Task brief: Retype every line of the records below verbatim, in the same order, keeping all wording, spelling, punctuation, and line breaks unchanged.

------ Material for the task

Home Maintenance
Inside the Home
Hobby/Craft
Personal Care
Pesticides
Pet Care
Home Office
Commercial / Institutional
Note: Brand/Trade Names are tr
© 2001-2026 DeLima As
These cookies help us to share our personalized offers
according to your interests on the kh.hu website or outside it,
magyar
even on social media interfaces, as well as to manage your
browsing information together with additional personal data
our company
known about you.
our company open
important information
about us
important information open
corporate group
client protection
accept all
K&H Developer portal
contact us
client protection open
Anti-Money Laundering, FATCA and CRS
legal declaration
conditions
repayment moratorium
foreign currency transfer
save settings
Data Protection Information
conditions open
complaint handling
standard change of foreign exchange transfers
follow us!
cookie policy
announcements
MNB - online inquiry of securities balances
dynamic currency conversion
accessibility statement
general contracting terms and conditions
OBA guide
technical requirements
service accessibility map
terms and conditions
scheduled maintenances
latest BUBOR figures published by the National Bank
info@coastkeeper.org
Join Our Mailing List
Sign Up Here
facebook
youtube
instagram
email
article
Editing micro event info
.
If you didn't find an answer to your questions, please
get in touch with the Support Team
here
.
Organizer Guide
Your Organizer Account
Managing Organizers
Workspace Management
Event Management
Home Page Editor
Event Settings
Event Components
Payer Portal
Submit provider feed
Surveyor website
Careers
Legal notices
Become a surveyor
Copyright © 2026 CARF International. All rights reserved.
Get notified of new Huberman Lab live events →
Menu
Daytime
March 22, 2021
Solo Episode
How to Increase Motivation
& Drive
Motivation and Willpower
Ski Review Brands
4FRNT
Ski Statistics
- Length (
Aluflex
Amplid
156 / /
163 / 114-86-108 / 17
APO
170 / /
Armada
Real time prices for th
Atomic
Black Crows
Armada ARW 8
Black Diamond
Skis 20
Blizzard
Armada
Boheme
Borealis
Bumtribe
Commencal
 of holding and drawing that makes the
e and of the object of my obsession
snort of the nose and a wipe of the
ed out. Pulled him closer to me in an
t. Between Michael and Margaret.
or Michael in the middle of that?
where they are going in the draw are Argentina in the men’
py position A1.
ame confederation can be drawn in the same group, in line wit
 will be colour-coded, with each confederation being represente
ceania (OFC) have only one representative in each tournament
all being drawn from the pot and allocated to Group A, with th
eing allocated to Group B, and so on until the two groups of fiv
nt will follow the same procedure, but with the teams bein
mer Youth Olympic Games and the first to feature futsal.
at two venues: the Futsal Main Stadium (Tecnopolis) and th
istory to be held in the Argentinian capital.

------------

Exercise solution:
Home Maintenance
Inside the Home
Hobby/Craft
Personal Care
Pesticides
Pet Care
Home Office
Commercial / Institutional
Note: Brand/Trade Names are tr
© 2001-2026 DeLima As
These cookies help us to share our personalized offers
according to your interests on the kh.hu website or outside it,
magyar
even on social media interfaces, as well as to manage your
browsing information together with additional personal data
our company
known about you.
our company open
important information
about us
important information open
corporate group
client protection
accept all
K&H Developer portal
contact us
client protection open
Anti-Money Laundering, FATCA and CRS
legal declaration
conditions
repayment moratorium
foreign currency transfer
save settings
Data Protection Information
conditions open
complaint handling
standard change of foreign exchange transfers
follow us!
cookie policy
announcements
MNB - online inquiry of securities balances
dynamic currency conversion
accessibility statement
general contracting terms and conditions
OBA guide
technical requirements
service accessibility map
terms and conditions
scheduled maintenances
latest BUBOR figures published by the National Bank
info@coastkeeper.org
Join Our Mailing List
Sign Up Here
facebook
youtube
instagram
email
article
Editing micro event info
.
If you didn't find an answer to your questions, please
get in touch with the Support Team
here
.
Organizer Guide
Your Organizer Account
Managing Organizers
Workspace Management
Event Management
Home Page Editor
Event Settings
Event Components
Payer Portal
Submit provider feed
Surveyor website
Careers
Legal notices
Become a surveyor
Copyright © 2026 CARF International. All rights reserved.
Get notified of new Huberman Lab live events →
Menu
Daytime
March 22, 2021
Solo Episode
How to Increase Motivation
& Drive
Motivation and Willpower
Ski Review Brands
4FRNT
Ski Statistics
- Length (
Aluflex
Amplid
156 / /
163 / 114-86-108 / 17
APO
170 / /
Armada
Real time prices for th
Atomic
Black Crows
Armada ARW 8
Black Diamond
Skis 20
Blizzard
Armada
Boheme
Borealis
Bumtribe
Commencal
 of holding and drawing that makes the
e and of the object of my obsession
snort of the nose and a wipe of the
ed out. Pulled him closer to me in an
t. Between Michael and Margaret.
or Michael in the middle of that?
where they are going in the draw are Argentina in the men’
py position A1.
ame confederation can be drawn in the same group, in line wit
 will be colour-coded, with each confederation being represente
ceania (OFC) have only one representative in each tournament
all being drawn from the pot and allocated to Group A, with th
eing allocated to Group B, and so on until the two groups of fiv
nt will follow the same procedure, but with the teams bein
mer Youth Olympic Games and the first to feature futsal.
at two venues: the Futsal Main Stadium (Tecnopolis) and th
istory to be held in the Argentinian capital.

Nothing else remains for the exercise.